Stochastic emulation of quantum algorithms
Daniel Braun, Ronny M\"uller

TL;DR
This paper introduces a stochastic classical emulation method for quantum algorithms using derivatives of probability distributions, enabling simulation of quantum interference and entanglement with potential scalability benefits.
Contribution
It presents a novel stochastic framework that reproduces quantum algorithm evolution through universal stochastic maps, bridging quantum and classical computational models.
Findings
Successfully emulated several quantum algorithms
Analyzed the scaling of realizations with qubits
Highlighted the impact of destructive interference on emulation cost
Abstract
Quantum algorithms profit from the interference of quantum states in an exponentially large Hilbert space and the fact that unitary transformations on that Hilbert space can be broken down to universal gates that act only on one or two qubits at the same time.
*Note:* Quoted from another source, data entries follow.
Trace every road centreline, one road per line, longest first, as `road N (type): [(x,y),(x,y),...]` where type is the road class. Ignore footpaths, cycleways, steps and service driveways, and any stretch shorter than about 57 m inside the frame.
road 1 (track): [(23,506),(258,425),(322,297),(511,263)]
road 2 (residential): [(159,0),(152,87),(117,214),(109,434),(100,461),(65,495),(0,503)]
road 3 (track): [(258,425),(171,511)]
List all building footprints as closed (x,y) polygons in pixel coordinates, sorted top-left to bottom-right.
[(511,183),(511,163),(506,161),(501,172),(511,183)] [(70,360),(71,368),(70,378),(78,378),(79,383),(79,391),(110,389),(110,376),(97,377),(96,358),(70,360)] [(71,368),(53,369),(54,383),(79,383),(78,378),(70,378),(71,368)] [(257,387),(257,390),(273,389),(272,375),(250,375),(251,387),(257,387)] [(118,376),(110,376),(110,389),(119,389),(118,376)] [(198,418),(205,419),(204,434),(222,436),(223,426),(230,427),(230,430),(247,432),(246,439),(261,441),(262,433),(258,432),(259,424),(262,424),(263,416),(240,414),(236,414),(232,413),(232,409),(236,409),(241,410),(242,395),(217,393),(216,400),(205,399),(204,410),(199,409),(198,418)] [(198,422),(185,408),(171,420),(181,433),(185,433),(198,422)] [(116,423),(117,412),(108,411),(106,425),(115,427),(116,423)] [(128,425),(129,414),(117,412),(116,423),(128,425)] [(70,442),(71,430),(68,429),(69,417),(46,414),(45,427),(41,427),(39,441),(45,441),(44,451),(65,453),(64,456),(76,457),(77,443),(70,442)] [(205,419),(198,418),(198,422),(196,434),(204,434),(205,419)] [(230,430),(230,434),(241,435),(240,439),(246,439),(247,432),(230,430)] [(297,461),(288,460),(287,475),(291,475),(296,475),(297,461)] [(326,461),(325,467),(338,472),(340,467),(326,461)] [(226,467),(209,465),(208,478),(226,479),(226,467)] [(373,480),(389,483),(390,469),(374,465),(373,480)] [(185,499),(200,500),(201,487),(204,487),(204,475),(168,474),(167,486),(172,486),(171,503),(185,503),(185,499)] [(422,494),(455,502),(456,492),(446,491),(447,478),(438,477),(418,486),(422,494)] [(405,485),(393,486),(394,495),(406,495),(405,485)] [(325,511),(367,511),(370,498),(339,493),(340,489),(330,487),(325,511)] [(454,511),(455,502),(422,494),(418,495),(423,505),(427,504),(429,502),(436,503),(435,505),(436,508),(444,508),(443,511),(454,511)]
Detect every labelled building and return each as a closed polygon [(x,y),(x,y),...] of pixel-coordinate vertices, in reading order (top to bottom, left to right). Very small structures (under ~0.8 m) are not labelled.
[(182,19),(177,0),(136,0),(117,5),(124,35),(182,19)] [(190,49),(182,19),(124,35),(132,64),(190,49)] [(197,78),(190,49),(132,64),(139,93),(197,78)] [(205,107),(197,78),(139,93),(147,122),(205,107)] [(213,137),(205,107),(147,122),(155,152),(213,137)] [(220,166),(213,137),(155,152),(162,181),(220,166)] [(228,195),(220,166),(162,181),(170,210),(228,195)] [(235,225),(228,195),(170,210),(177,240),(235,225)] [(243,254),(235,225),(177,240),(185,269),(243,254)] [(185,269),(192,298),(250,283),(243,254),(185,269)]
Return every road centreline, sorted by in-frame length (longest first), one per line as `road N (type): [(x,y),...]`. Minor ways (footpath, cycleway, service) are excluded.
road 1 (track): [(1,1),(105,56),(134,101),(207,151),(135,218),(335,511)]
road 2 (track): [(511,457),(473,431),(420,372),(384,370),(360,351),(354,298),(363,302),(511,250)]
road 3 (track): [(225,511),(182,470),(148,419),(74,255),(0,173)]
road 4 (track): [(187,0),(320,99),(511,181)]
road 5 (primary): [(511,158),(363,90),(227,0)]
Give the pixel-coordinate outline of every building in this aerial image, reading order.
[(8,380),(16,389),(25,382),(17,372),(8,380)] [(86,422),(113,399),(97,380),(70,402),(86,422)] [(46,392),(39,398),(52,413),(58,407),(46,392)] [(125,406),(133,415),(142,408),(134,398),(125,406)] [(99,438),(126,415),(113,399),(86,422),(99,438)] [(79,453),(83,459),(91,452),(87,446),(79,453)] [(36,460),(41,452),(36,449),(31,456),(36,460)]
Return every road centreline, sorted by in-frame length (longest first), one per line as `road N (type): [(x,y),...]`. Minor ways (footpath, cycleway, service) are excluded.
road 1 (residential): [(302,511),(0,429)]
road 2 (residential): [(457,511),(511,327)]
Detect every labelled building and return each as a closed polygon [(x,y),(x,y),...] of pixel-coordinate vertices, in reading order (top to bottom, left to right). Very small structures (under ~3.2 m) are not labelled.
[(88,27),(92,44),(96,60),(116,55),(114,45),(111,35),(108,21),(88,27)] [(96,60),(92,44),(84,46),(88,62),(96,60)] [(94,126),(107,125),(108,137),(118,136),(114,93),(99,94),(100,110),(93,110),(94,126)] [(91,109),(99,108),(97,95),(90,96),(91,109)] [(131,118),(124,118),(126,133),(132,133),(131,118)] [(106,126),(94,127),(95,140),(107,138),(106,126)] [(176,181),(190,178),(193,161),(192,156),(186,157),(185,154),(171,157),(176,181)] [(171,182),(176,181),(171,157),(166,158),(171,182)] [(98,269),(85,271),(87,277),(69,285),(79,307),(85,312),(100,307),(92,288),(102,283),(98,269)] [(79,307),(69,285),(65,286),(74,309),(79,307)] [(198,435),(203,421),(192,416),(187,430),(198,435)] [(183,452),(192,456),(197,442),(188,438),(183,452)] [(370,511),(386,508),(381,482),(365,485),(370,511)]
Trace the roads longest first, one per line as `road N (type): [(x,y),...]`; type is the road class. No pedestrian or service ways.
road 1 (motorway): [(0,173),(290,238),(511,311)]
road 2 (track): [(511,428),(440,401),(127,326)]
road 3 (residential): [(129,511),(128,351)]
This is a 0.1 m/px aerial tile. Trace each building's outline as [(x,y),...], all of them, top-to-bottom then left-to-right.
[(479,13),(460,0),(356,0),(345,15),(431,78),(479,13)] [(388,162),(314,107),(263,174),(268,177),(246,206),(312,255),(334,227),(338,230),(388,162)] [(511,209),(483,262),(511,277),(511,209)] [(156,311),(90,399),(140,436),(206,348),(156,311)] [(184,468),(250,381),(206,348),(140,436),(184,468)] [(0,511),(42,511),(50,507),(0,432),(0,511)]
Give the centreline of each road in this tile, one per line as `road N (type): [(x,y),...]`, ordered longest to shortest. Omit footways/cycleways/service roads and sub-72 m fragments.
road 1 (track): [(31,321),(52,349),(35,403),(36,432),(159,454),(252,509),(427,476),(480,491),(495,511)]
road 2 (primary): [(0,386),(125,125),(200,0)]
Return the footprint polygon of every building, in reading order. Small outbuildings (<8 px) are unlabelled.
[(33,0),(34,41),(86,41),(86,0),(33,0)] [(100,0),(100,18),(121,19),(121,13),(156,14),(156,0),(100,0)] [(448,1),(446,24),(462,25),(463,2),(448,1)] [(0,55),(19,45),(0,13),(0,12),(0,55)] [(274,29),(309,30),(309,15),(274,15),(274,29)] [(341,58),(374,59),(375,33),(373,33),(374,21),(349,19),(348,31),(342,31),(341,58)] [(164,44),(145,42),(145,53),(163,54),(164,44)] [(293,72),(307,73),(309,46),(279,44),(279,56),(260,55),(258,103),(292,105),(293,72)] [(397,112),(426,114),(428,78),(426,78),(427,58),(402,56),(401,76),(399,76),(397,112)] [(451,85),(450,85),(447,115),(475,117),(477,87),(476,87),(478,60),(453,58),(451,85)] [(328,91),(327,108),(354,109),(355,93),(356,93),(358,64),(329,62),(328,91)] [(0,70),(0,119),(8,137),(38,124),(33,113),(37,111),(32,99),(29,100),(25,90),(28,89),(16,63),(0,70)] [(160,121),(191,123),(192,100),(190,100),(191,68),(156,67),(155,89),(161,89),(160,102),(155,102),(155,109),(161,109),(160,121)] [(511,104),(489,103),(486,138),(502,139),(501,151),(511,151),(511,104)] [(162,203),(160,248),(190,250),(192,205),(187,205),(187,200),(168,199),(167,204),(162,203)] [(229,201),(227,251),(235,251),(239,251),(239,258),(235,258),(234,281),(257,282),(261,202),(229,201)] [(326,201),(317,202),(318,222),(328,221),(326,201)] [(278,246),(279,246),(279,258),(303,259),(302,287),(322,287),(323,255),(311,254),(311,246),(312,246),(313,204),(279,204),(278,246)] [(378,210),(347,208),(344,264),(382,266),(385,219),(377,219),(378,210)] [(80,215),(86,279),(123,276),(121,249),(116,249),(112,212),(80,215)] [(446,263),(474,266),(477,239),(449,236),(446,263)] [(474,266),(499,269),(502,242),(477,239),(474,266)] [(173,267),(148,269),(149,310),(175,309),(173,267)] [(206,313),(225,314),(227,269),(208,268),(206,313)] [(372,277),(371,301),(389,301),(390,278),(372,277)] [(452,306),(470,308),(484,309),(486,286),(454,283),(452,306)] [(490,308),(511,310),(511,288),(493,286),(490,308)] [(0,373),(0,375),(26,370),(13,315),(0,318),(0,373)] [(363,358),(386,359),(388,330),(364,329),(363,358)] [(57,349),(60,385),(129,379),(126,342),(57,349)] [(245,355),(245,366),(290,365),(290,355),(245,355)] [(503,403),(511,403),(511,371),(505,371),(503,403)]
The former aspect renders the direct classical simulation of quantum algorithms difficult. Here we introduce higher-order partial derivatives of a probability distribution of particle positions as a new object that shares these basic properties of quantum mechanical states needed for a quantum algorithm. Discretization of the positions allows one to represent the quantum mechanical state of qubits by classical stochastic bits. Based on this, we demonstrate many-particle interference and representation of pure entangled quantum states via derivatives of probability distributions and find the…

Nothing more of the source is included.